Extrait fourni:
Édito : non, la peine de mort n’appartient pas encore au passé
29 avril 2013
Rendez-vous à Madrid du 12 au 15 juin
La présentation de l’état des lieux de la peine capitale dans le monde en 2012*, qui vient de paraitre en avril, en mettant l’accent sur la diminution du nombre de condamnations à mort et de pays pratiquant des exécutions, est tendancieuse car elle pourrait nous laisser croire que le monde rangera bientôt, sans résistance, garrots, injections létales et autres pelotons d’exécutions au musée des horreurs de l’humanité.
Dans la réalité, il n’en est rien.
S’il est indéniable que l’abolition de la peine de mort progresse, isolant chaque année un peu plus les pays pratiquant ce châtiment, notre « I have a dream » commun est loin d’être atteint.
En avançant, le front abolitionniste se heurte aujourd’hui à des lignes de résistances de plus en plus difficiles à briser, comme sourdes à la voix internationale. De l’Asie aux États-Unis en passant par le monde arabe, s'opposent toujours des arguments culturels, historiques et liés à l’opinion publique aux arguments universels ; la réaffirmation que la peine de mort est une question de souveraineté nationale et non de droit international.
Une illustration ? Le camouflet reçu il y a quelques jours par la communauté internationale présente à Taïwan, qui après avoir reçu des assurances au plus haut niveau de l’État sur la réduction des exécutions, a appris avec stupéfaction l’exécution, deux jours après son départ, de 6 condamnés! Nous y étions (photo : Raphaël Chenuil-Hazan (à dr.), directeur d'ECPM, remet un courrier de la Coalition mondiale contre la peine de mort à l'ambassadeur taïwanais chargé des ONG, Rong-chuan Wu) et nous réagissons.

Consigne:
Les affirmations suivantes sont-elles conformes à l'édito ci-dessus ? Répondez par oui ou par non à chacune, en citant les mots du texte qui tranchent. (a) L'édito reconnaît que l'abolition de la peine de mort avance. (b) L'édito juge fidèle la présentation de l'état des lieux de la peine capitale en 2012. (c) À Taïwan, six condamnés ont été exécutés deux jours après le départ de la communauté internationale.

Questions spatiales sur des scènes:
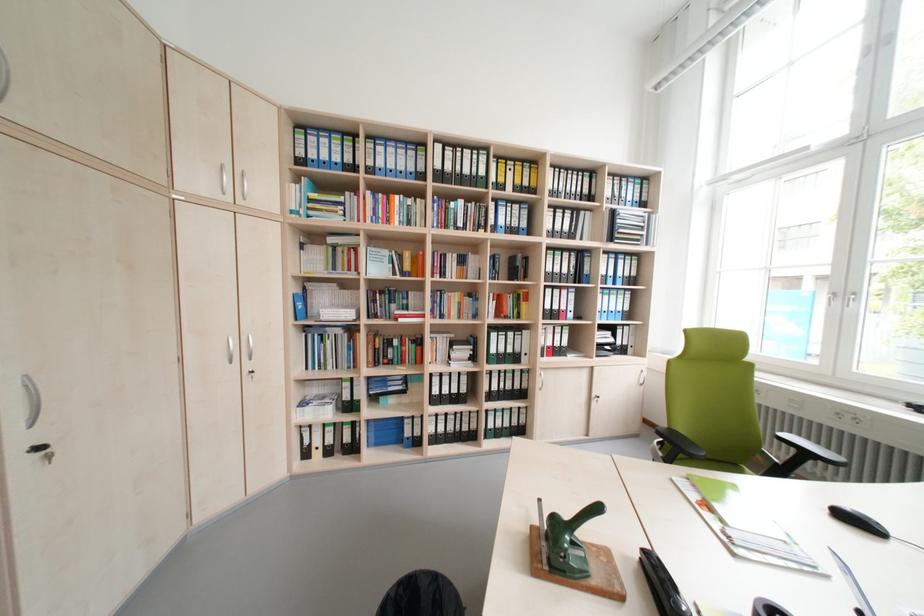
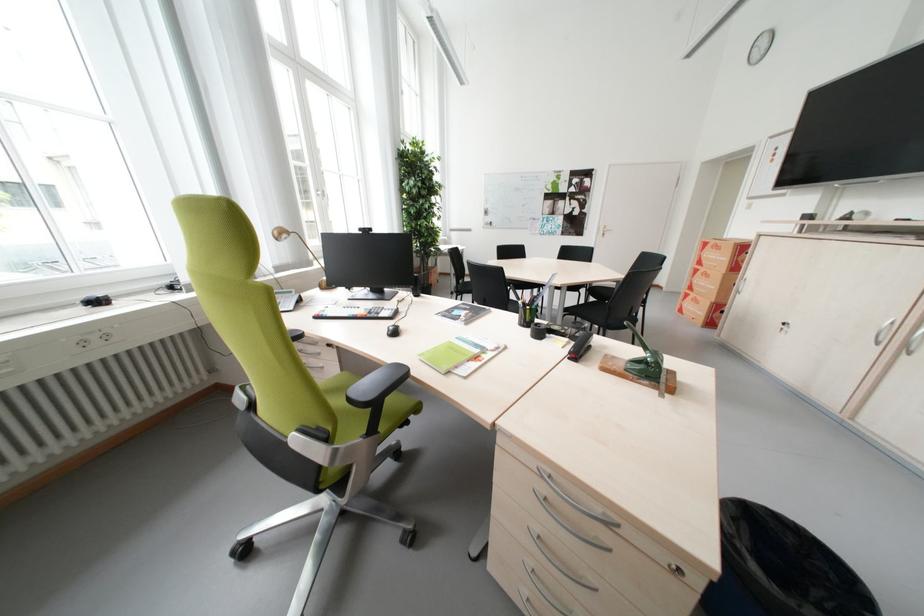
Locate, in the second image, the point that corresponds to point 859,416 in the first image.

(104, 339)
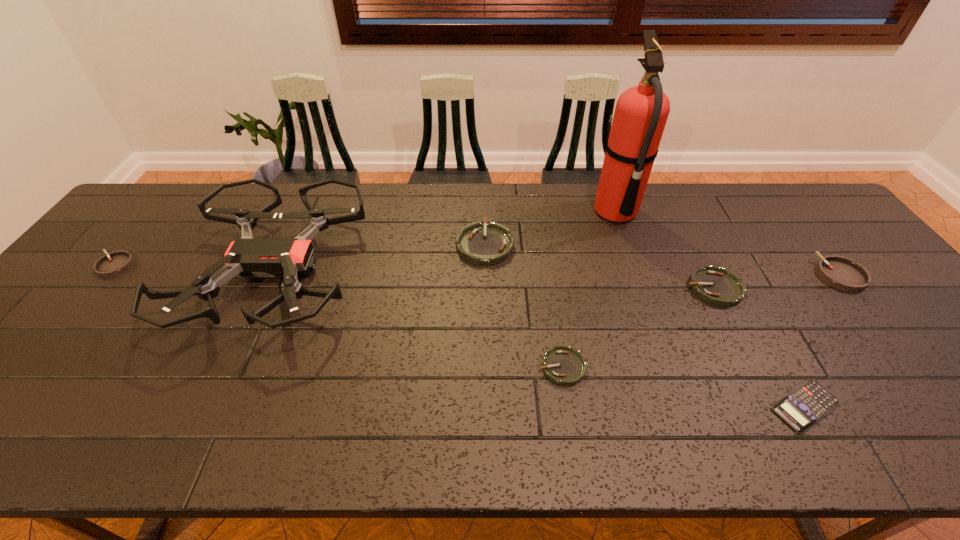
This screenshot has height=540, width=960. I want to click on the tallest object, so click(641, 113).

Locate an element on the screen. Image resolution: width=960 pixels, height=540 pixels. red fire extinguisher is located at coordinates (641, 113).

Find the location of a particular element. drone is located at coordinates (247, 257).

Where is `the seventh shortest object`? The image size is (960, 540). the seventh shortest object is located at coordinates (247, 257).

Image resolution: width=960 pixels, height=540 pixels. I want to click on the bigger gray ashtray, so click(839, 272).

Find the location of a particular element. The height and width of the screenshot is (540, 960). the rightmost ashtray is located at coordinates (839, 272).

Identify the location of the fourth ashtray from right to left. (491, 243).

Where is `the leftmost green ashtray`? The width and height of the screenshot is (960, 540). the leftmost green ashtray is located at coordinates (491, 243).

Locate an element on the screen. This screenshot has width=960, height=540. the leftmost object is located at coordinates pos(117,262).

Identify the location of the left gray ashtray. point(117,262).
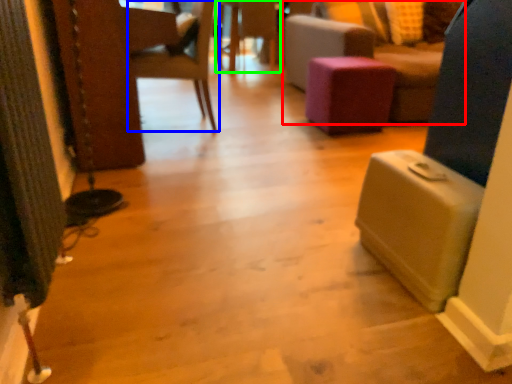
Question: Which is farther away from furniture (highlighted by a red box)? chair (highlighted by a blue box) or side table (highlighted by a green box)?

Choices:
 (A) chair
 (B) side table

Answer: (A)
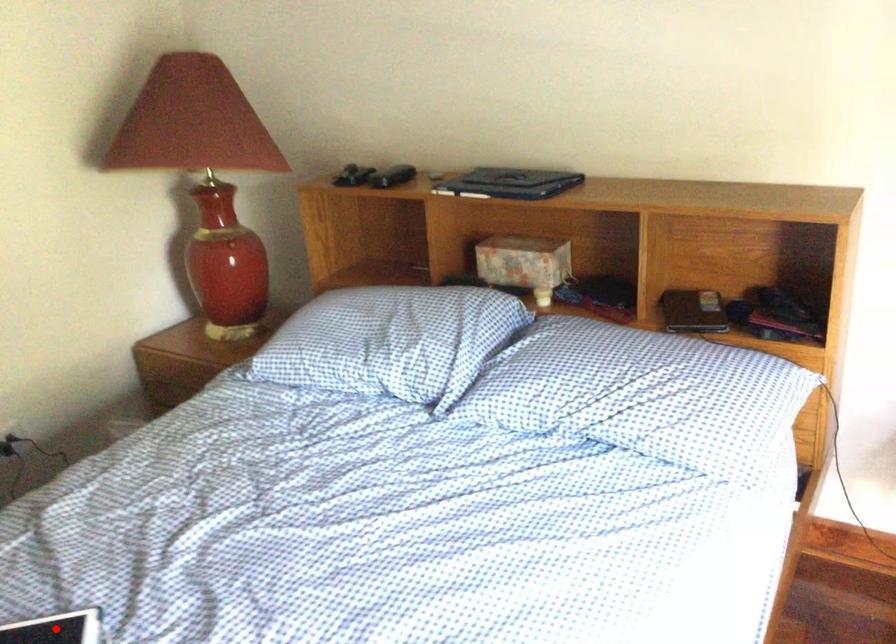
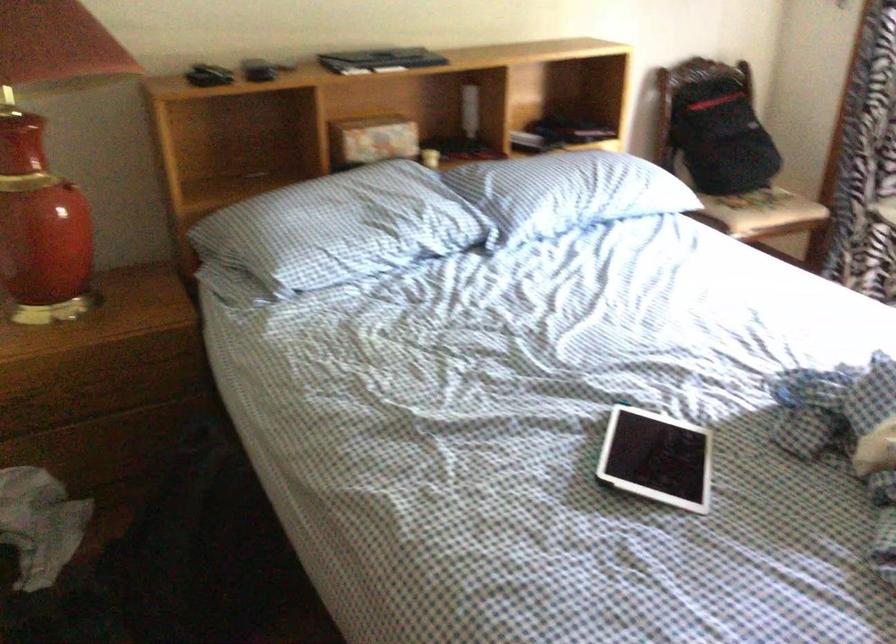
Question: I am providing you with two images of the same scene from different viewpoints. A red point is marked on the first image. At the location where the point appears in image 1, is it still visible in image 2?

Choices:
 (A) Yes
 (B) No

Answer: (B)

Bonne réponse:
(a) Oui : « S’il est indéniable que l’abolition de la peine de mort progresse ».
(b) Non : la présentation « est tendancieuse ».
(c) Oui : « l’exécution, deux jours après son départ, de 6 condamnés ».